This repository contains code for pretraining Wide Residual Network (WRN) [1] on downsampled [2] ImageNet 32x32, ImageNet 64x64, and ImageNet 224x224 using cross-entropy and triplet loss [3].
For creating conda environment, a yml file tf2.yml
is provided for replicating setup.
conda env create -f tf2.yml
conda activate tf2
ImageNet full dataset can be downloaded from link. After downloading, set the
path of base_dir in data.py
.
ImageNet 32x32 and ImageNet 64x64 datasets can be generated either using scripts provided by Downsampled ImageNet or TensorFlow datasets package. The tensorflow_datasets package can be installed using pip:
pip install tensorflow_datasets
The current version of tensorflow_datasets=4.4.0
package has a broken link for downloading ImageNet 32x32 and ImageNet
64x64. The workaround is available at GitHub.
For pretraining from scratch using different setups, pretrain.py
can be used. Details of self-explanatory commandline
arguments can be seen by passing --help
to it.
python pretrain.py --help
USAGE: pretrain.py [flags]
flags:
pretrain.py:
--bs: batch_size
(default: '128')
(an integer)
--d: <imagenet_resized/32x32|imagenet_resized/64x64|imagenet-full>: dataset
(default: 'imagenet_resized/32x32')
--e: number of epochs
(default: '50')
(an integer)
--g: gpu id
(default: '0')
--lbl: <lda|knn>: Specify labelling method either LDA or KNN.
(default: 'lda')
--lr: learning_rate
(default: '0.001')
(a number)
--lt: <cross-entropy|triplet>: loss_type either cross-entropy or triplet.

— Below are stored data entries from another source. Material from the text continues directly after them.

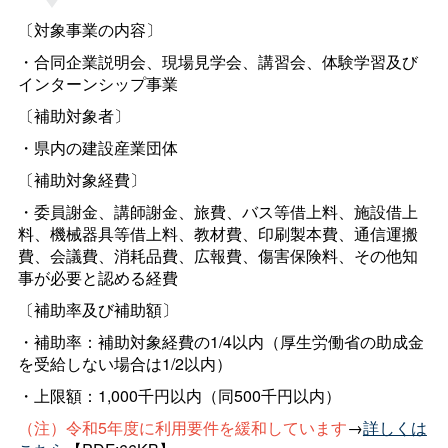
〔対象事業の内容〕
・合同企業説明会、現場見学会、講習会、体験学習及び
インターンシップ事業
〔補助対象者〕
・県内の建設産業団体
〔補助対象経費〕
・委員謝金、講師謝金、旅費、バス等借上料、施設借上
料、機械器具等借上料、教材費、印刷製本費、通信運搬
費、会議費、消耗品費、広報費、傷害保険料、その他知
事が必要と認める経費
〔補助率及び補助額〕
・補助率：補助対象経費の1/4以内（厚生労働省の助成金
を受給しない場合は1/2以内）
・上限額：1,000千円以内（同500千円以内）
（注）令和5年度に利用要件を緩和しています
→
詳しくは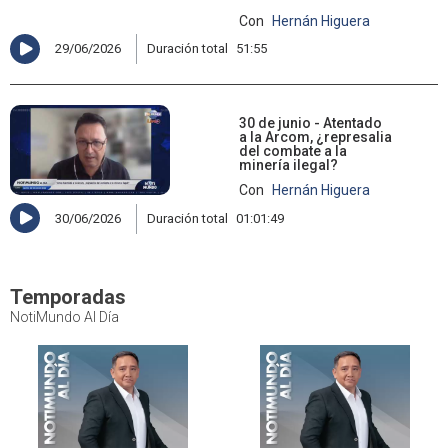
Con
Hernán Higuera
29/06/2026
Duración total
51:55
30 de junio - Atentado
a la Arcom, ¿represalia
del combate a la
minería ilegal?
Con
Hernán Higuera
30/06/2026
Duración total
01:01:49
Temporadas
NotiMundo Al Día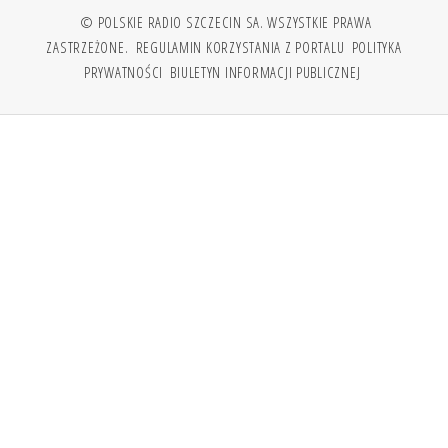
© POLSKIE RADIO SZCZECIN SA. WSZYSTKIE PRAWA
ZASTRZEŻONE.
REGULAMIN KORZYSTANIA Z PORTALU
POLITYKA
PRYWATNOŚCI
BIULETYN INFORMACJI PUBLICZNEJ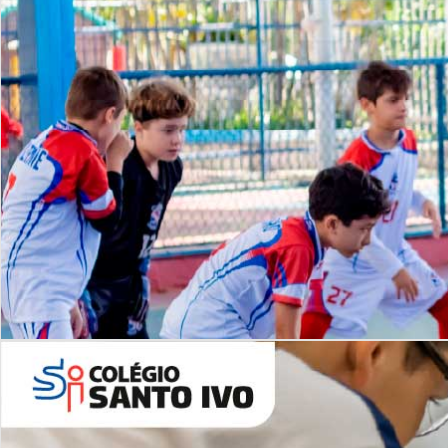
Lista de vídeos
NOSSO
CANAL
Desafios | Saiba mais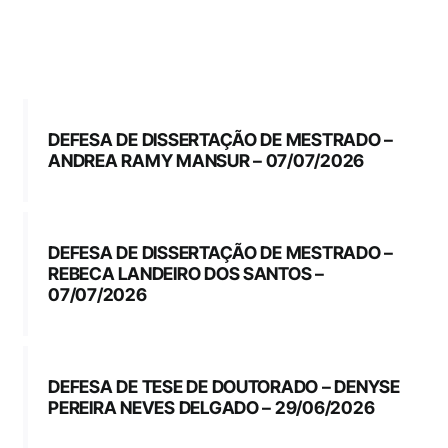
Eventos e Certificados
Comunicação
Buscar
resultados
DEFESA DE DISSERTAÇÃO DE MESTRADO –
para:
ANDREA RAMY MANSUR – 07/07/2026
DEFESA DE DISSERTAÇÃO DE MESTRADO –
REBECA LANDEIRO DOS SANTOS –
07/07/2026
DEFESA DE TESE DE DOUTORADO – DENYSE
PEREIRA NEVES DELGADO – 29/06/2026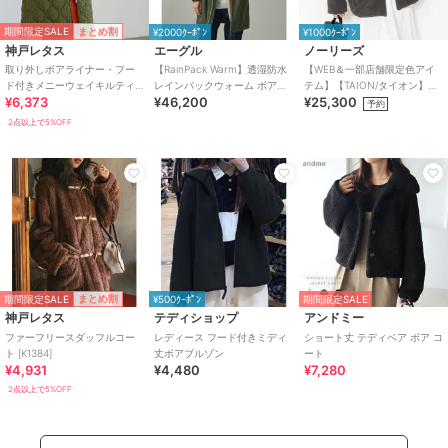
期間限定SALE
まとめ割
¥2000ｸｰﾎﾟﾝ
¥1000ｸｰﾎﾟﾝ
神戸レタス
エーグル
ノーリーズ
取り外しボアライナー・フー
【RainPack Warm】透湿防水
【WEB＆一部店舗限定色アイ
ド付きメニーウェイキルティ
レインパックウォーム ボアロ
テム】【TAION/タイオン】ボ
¥6,373
¥46,200
¥25,300
ング中綿コート [K1153]
ングジャケット
ア×ダウンフーミドル丈ダウン
予約
(リバーシブ
2点以上で5%OFF
期間限定SALE
まとめ割
¥500ｸｰﾎﾟﾝ
期間限定SALE
神戸レタス
テディショップ
アンドミー
ファーフリースダッフルコー
レディース フード付きミディ
ショート丈 テディベア ボア コ
ト [K1384]
丈ボアブルゾン
ート
¥4,931
¥4,480
¥7,280
2点以上で5%OFF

(default: 'cross-entropy')
--margin: margin for triplet loss
(default: '1.0')
(a number)
--n: network
(default: 'wrn-28-2')
--[no]sw: save weights
(default: 'false')
Try --helpfull to get a list of all flags.
Pretrained weights will be saved into weights/
directory. We also provide pretrained weights. They can be downloaded
from releases and saved into weights/
directory. Path of downloaded weights can be set in wrn.py
.
For using pretrained weights, an example notebook is provided . For more details, see cifar_example.ipynb.
If you use the provided weights, kindly cite our paper.
@inproceedings{sahito2022better,
title={Better self-training for image classification through self-supervision},
author={Sahito, Attaullah and Frank, Eibe and Pfahringer, Bernhard},
booktitle={Australasian Joint Conference on Artificial Intelligence},
pages={645--657},
year={2022},
organization={Springer}
}
- Wide Residual Networks. Sergey Zagoruyko and Nikos Komodakis. In British Machine Vision Conference 2016. British Machine Vision Association, 2016.
- A downsampled variant of ImageNet as an alternative to the CIFAR datasets. Patryk Chrabaszcz, Ilya Loshchilov, and Frank Hutter. arXiv preprint arXiv:1707.08819, 2017 .
- Distance metric learning for large margin nearest neighbour classification. Kilian Q Weinberger and Lawrence K Saul. Journal of Machine Learning Research, 10(2), 2009.